S. Craig Renfroe, Jr.
PATERNITY
My wife wants a baby. I tell her we’re not ready. She says it’s either a baby or a vasectomy. I say this is only fair, right and true.
Late at night, I masturbate to the Internet. I mostly look for girls doing things to other girls, but one gets bored. Did you know that some adults dress as babies? They wear diapers and have nap times. I find this hardly sexual. It’s only effect on me is to want a baby even less.
I see babies everywhere. In the just-opened Bloom grocery store, I make my own six-pack as a baby perched on a cart near me screams and points. I follow his tiny index finger to a beer I’d not seen. It ends up being the best of the six.

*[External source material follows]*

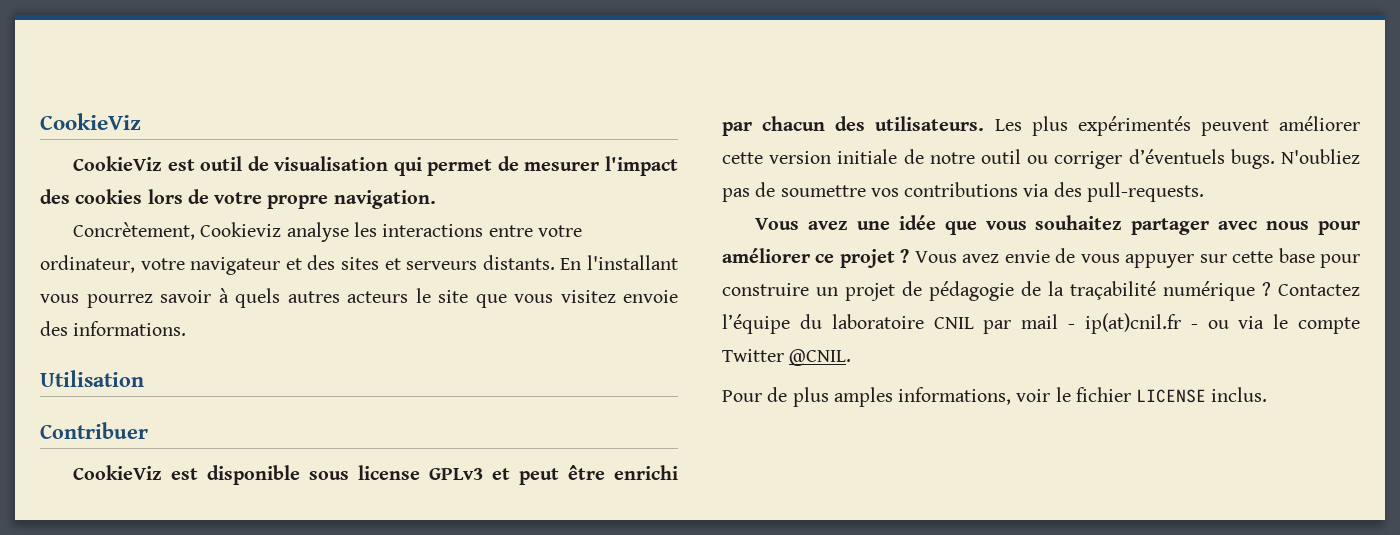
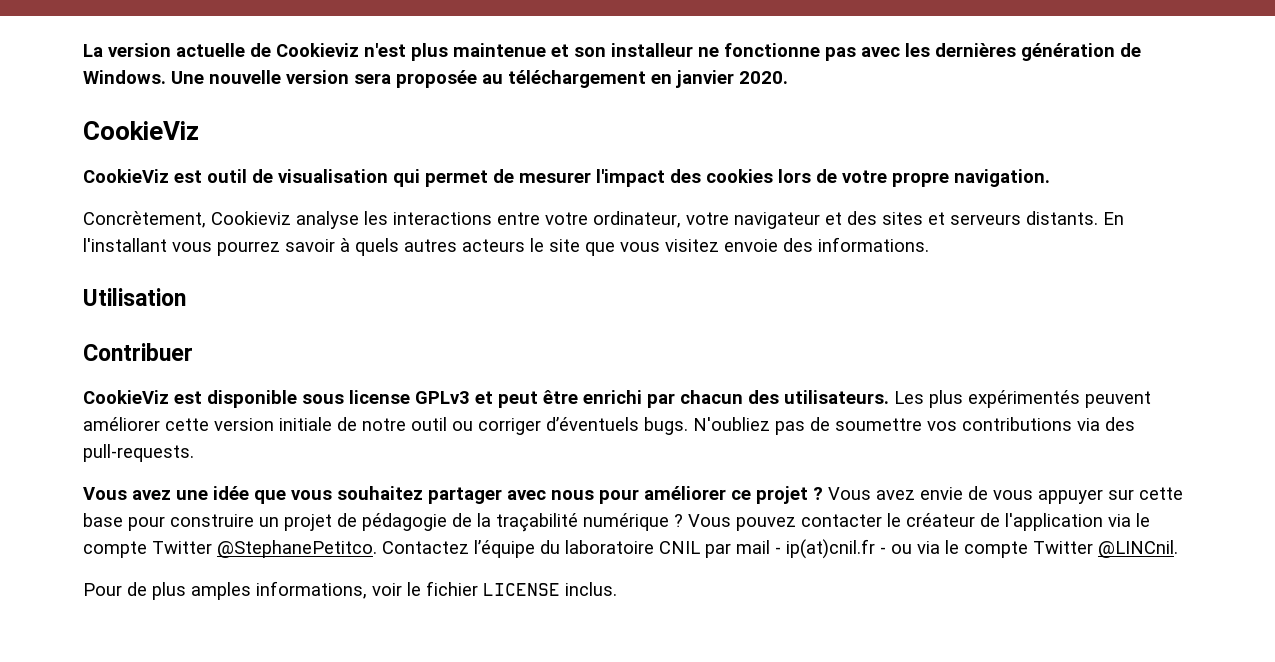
(40, 121) none -> [83,43,1141,61] [83,70,788,88] La version actuelle de Cookieviz n'est plus maintenue et son installeur ne fonctionne pas avec les dernières génération de Windows. Une nouvelle version sera proposée au téléchargement en janvier 2020. //
(1271, 289) none -> [688,513,1150,531] [83,540,377,558] Vous pouvez contacter le créateur de l'application via le compte Twitter @StephanePetitco.
[789,349,852,366] @CNIL. -> [1098,540,1178,558] @LINCnil.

My wife buys a dog. I guess you’d call it a wiener dog. It growls at me. My wife adopts a stray cat. She holds it in her lap while we watch TV. It has six kittens and my wife keeps them all. My wife buys a number of hamsters and guinea pigs and mice, so many that I have a problem getting an accurate count. She builds elaborate systems of tunnels from one room to the next. The cats follow them as they move through these tunnels. My wife buys fish. She puts them in water glasses in our china cabinet. My wife catches a squirrel in a humane trap. She spends hours online learning how to tame it. My wife buys twenty pound sacks of bird seed and casts one bag over the lawn a week. Birds make moving tapestries.
I knock her up in the hope she’ll stop. I try anyway but it doesn’t work right off. It becomes mechanics—it becomes science. Rhythm, cycles, timing, supplements. And the positions—all the old favorites and new ones with yoga-position names. I jokingly tell her it might help if she puts me in diapers, but she seems to seriously entertain the idea. Until I do get it right, and then she buys all the baby accoutrements: baby-wearing sling, a stroller that costs more than a car, something called a “Pack N’ Play.”
Weeks in, she locks herself in the bathroom. I’m on the outside, knocking and pleading for her to open the door. She says there’s blood. I say we’ll go to the OB/GYN. She says her baby is gone.
The squirrel appears. It chatters at me. It climbs my leg and leaps over to the bathroom door knob. It can’t get a grip, claws clicking. It jumps back to my chest and clambers up to perch on my shoulder. I tell her that her squirrel is here to see her. The little bastard bites deep into my ear.
When she opens the door, blood is seeping through the fingers holding my earlobe. She takes the squirrel from my other hand that had been tightening around its throat. She cradles the squirrel and it lets her. I cradle my wife and she lets me.